▶ **PROVIDED MATERIAL**:
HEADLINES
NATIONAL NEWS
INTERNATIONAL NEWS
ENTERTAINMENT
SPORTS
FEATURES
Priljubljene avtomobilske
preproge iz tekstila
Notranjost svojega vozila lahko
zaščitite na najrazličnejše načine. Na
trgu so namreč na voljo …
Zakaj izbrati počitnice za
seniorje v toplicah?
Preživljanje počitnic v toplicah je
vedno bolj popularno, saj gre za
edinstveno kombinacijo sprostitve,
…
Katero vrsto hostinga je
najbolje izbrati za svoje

▶ **TASK PROMPT**: Copy out every line of the listing above, word for word and in the same order.

▶ **EXERCISE RESPONSE**:
HEADLINES
NATIONAL NEWS
INTERNATIONAL NEWS
ENTERTAINMENT
SPORTS
FEATURES
Priljubljene avtomobilske
preproge iz tekstila
Notranjost svojega vozila lahko
zaščitite na najrazličnejše načine. Na
trgu so namreč na voljo …
Zakaj izbrati počitnice za
seniorje v toplicah?
Preživljanje počitnic v toplicah je
vedno bolj popularno, saj gre za
edinstveno kombinacijo sprostitve,
…
Katero vrsto hostinga je
najbolje izbrati za svoje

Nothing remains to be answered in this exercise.